Calls for stricter oversight of such developing technologies in the UK workplace have also recently been sounded by the TUC. The TUC argues that AI-powered technologies are now making “high risk, life changing” decisions about workers’ lives – such as decisions relating to performance management and termination. Unchecked, it cautions that the technology could lead to greater discrimination at work. The TUC is calling for a right of explain ability to ensure that workers can understand how technology is being used to make decisions about them, and the introduction of a statutory duty for employers to consult before new AI is introduced. A focus of one of these reports was an analysis of the legal implications of AI systems in the post-pandemic workplace, bearing in mind the use of AI and ADM (automated decision-making) to recruit, monitor, manage, reward and discipline staff had proliferated. The report identified the extent to which existing laws already regulate the use of this and what the TUC felt were significant deficiencies that need to be filled.
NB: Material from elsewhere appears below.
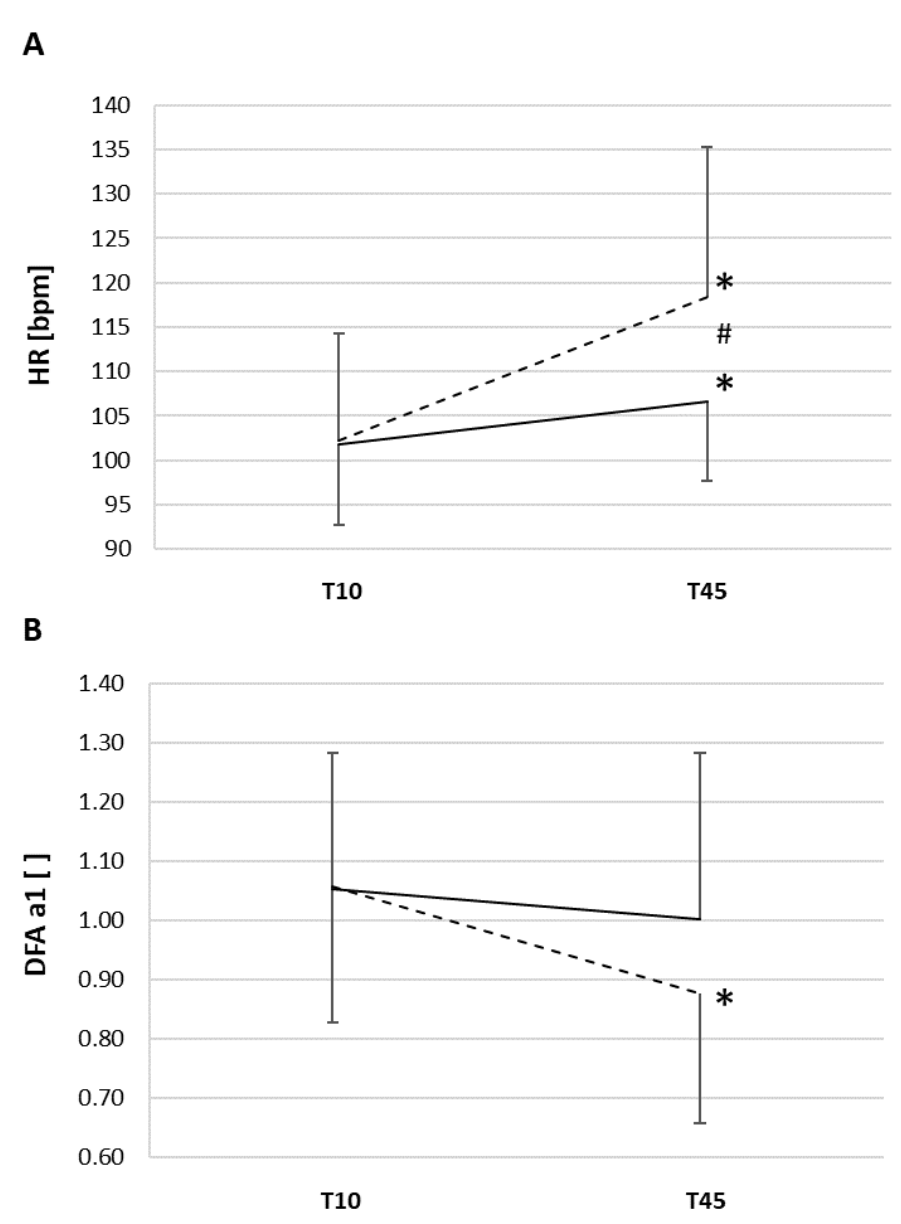
Figure 1. A: HR during ECC and CON exercise session at elapsed time 10 (T10) and 45 min (T45). B: DFA a1 during ECC and CON exercise session at elapsed time 10 (T10) and 45 min (T45). ECC: dashed line, CON: solid line, error bars represent standard deviation, * significant for direct comparison of T10 vs. T45, # significant for direct comparison of CON vs. ECC at T10 or T45. Table 2. Norepinephrine, serum lactate, and systolic and diastolic blood pressure (BP) for all participants measured at elapsed time of 45 min of either concentric (CON) or eccentric (ECC) cycling. Mean (± standard deviation, SD) listed. # significantly different from CON.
For example, the common law duty of trust and confidence arguably requires employers to be able to explain their decisions and for those decisions to be rational and in good faith. In terms of statutory rights, protection against unfair dismissal, data protection rights and the prohibition of discrimination under the Equality Act (amongst other things) all have relevance to how this technology is used at work. However, the 2021 report went on to identify 15 “gaps” if AI systems in the workplace are to be regulated by existing laws and made several specific recommendations for legislative changes to plug these perceived shortcomings. For example, it proposed the introduction of a requirement that employers provide information on any high-risk use of AI and ADM in section 1 employment particulars. The approach taken by the government in the White Paper means that any such plugs are likely to be far from watertight.
Advancements in technology, particularly AI, big data, social media, and machine learning, have blurred the line between public and private aspects of individuals' lives. This grants employers greater access to personal information, which can improve the hiring process but also raises ethical and privacy concerns. Balancing these concerns requires legislation, ethical guidelines, technological safeguards, and public discussions.
Laws and regulations should limit data collection and ensure transparency and protection against discrimination. Ethical guidelines can promote responsible data usage and accountability. Technological safeguards like anonymisation and encryption protect privacy while allowing data analysis.
Transparent AI systems give individuals more control over their information. Public discussions shape privacy norms and involve diverse perspectives. It's crucial to find the right balance between the benefits of technology and privacy risks and engage in ethical and responsible data practices.